In that way, the Chesapeake Bay’s summer was more typical than it seemed. In this year’s forecast, Dr. Testa said the predicted summer dead zone of about 1.89 cubic miles—which equal in volume to about 3.2 million Olympic-size swimming pools—would “buck a recent trend toward lower anoxic volumes in the Bay.” What will future forecasts look like then?

UMCES: Does climate change have any impact on dead zones, are they more likely, are they less likely?

TESTA: I would say it’s completely up in the air. There’s a number of things that we might except to happen with climate change that could affect the dead zone. The main thing we think about with climate change is temperature. People have pointed out as temperature increases, we should expect more hypoxic zones. That’s because the warmer the water is, the less oxygen it can hold under normal conditions, so the solubility of the gas is just lower at high temperature, and also high temperature tends to speed up the rates of reaction that consume oxygen.

The problem is that temperature will have an unknown effect on how much oxygen consuming material like the microscopic plants will generate. In a warmer climate it’s not clear if there will be more production of this material that consumes oxygen by these plants, or less.

Then there’s a host of other issues. With climate change we might expect more precipitation in some seasons in this region of the world. So if there’s more precipitation, there’s more water rushing off the land bringing nutrients into the bay and then setting up this layering that reduces the mixing of oxygen.
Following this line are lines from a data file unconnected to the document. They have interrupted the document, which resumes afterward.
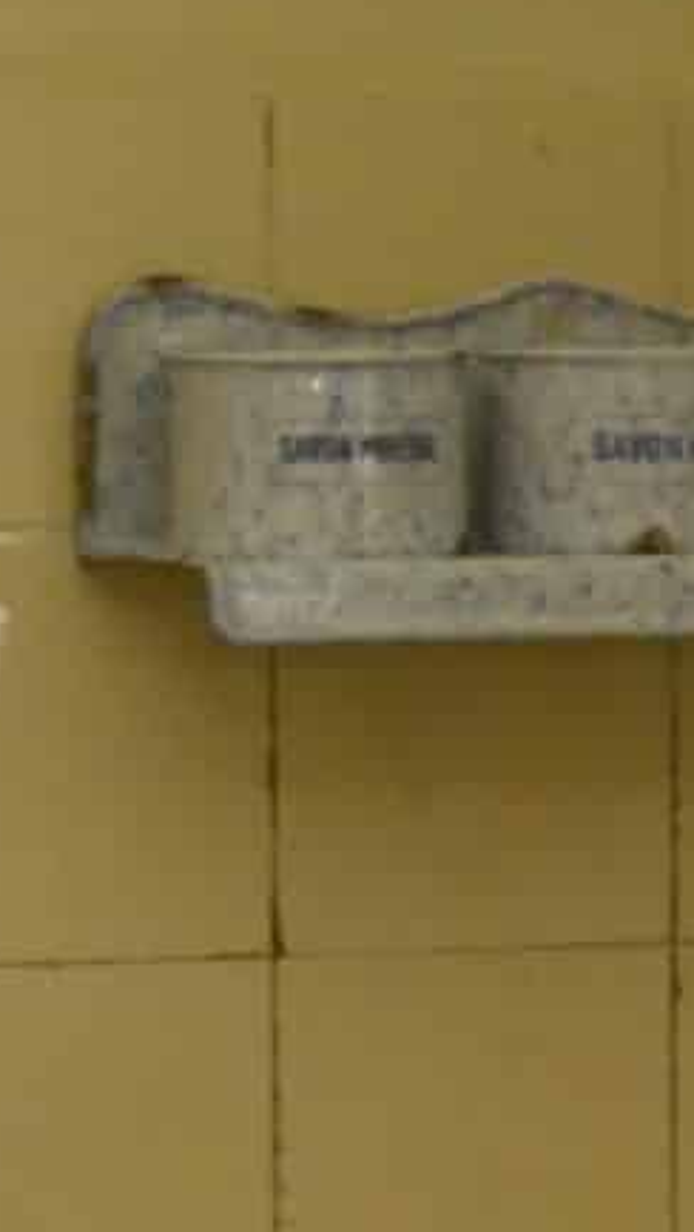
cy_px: 983
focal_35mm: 409
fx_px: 13362
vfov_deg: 5.3
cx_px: 1547
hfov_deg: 3.0
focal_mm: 66
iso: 6400
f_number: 5.6
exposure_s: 1/160
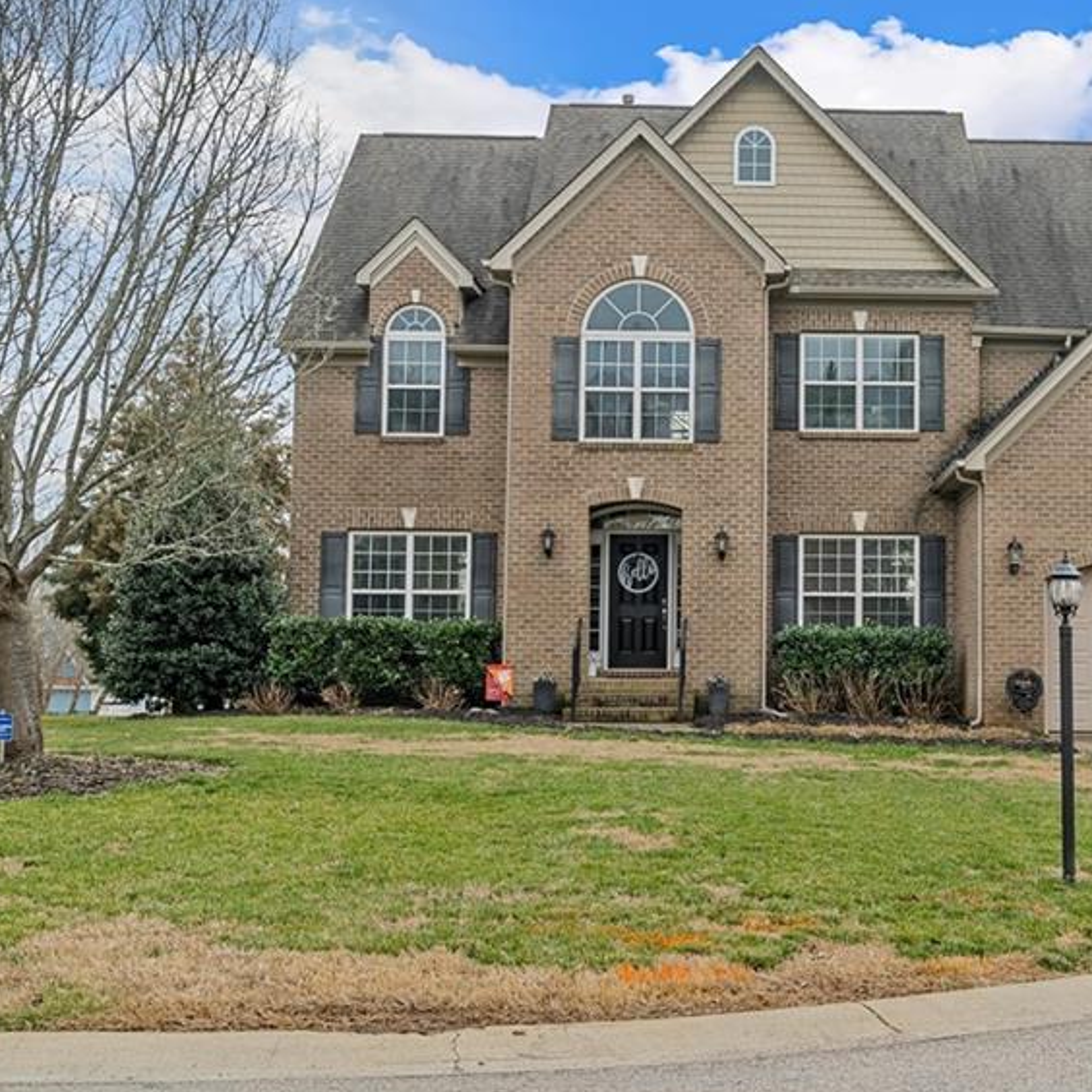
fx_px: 1927
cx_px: 848
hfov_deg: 31.0
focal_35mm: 54
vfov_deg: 31.6
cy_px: 501
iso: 250
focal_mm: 35
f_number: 8
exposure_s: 1/25
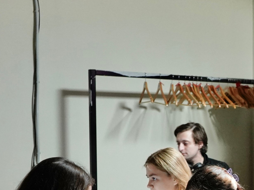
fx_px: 653
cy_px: 186
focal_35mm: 89
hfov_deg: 20.4
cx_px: 316
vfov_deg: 16.3
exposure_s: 1/100
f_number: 3.5
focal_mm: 28
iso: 4000
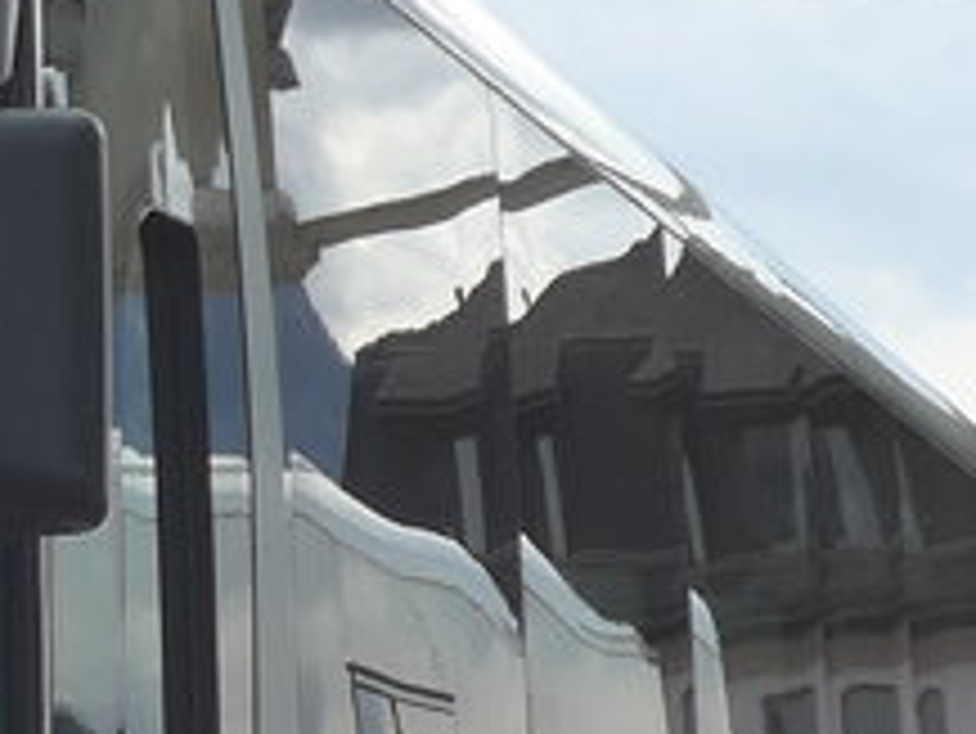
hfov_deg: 6.7
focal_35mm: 287
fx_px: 8096
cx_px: -931
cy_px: 775
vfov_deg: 5.2
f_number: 3.3
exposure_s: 1/1000
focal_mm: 10.7
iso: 160
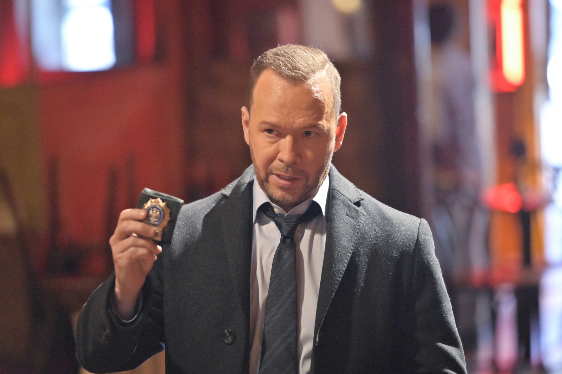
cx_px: 281
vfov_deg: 6.9
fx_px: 3120
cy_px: 187
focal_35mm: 200
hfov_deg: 10.3
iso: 6400
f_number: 2.8
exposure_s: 1/250
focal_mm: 200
That would probably make it worse.

The winds, we really don’t know. The winds, we don’t really know what to expect looking decades down the road.

And then finally, there’s sea-level rise that we expect to happen. So with sea-level rise people have speculated will there be more salt coming into the Bay so maybe this layering will be more intense, and you’ll be able to favor more hypoxia. But at the same time, if you’re elevating sea-level rise, you’re just getting more relatively oxygenated ocean water coming into the Bay, potentially stronger tidal mixing, so more sea-level rise might actually mean less hypoxia for the Bay.

There’s a number of different compensating potential changes that could happen in Chesapeake Bay that makes our predictions of what will happen in the future challenging and that really speaks to how complex and interesting the whole problem is, that there’s a number of different changes we could see that could either work together or work against each other to change the volume of hypoxia.

Essentially, scientists make reasonable forecasts each spring, but the weather 1 to 2 months later can have a big influence on the accuracy of those forecasts. That doesn’t mean we’re helpless.

UMCES: What’s the most important thing that people should know?

TESTA: There’s probably two take-home messages. The first is that the thing that we can do societally to limit the size and how long these hypoxic zones stick around for, the knob that we can turn to control that is the amount of nutrients that we put on land and then get put in the estuary. So while wind matters, while sea level matters, the thing that we can do is reduce the amount of nutrients that get into the Bay.

And the second thing is just to appreciate that this volume of low-oxygen water is something that we pay a lot of attention to and we focus on because it’s such an important process that determines how much of the Bay can be inhabited by a lot of the organisms that we care about, like striped bass and crabs.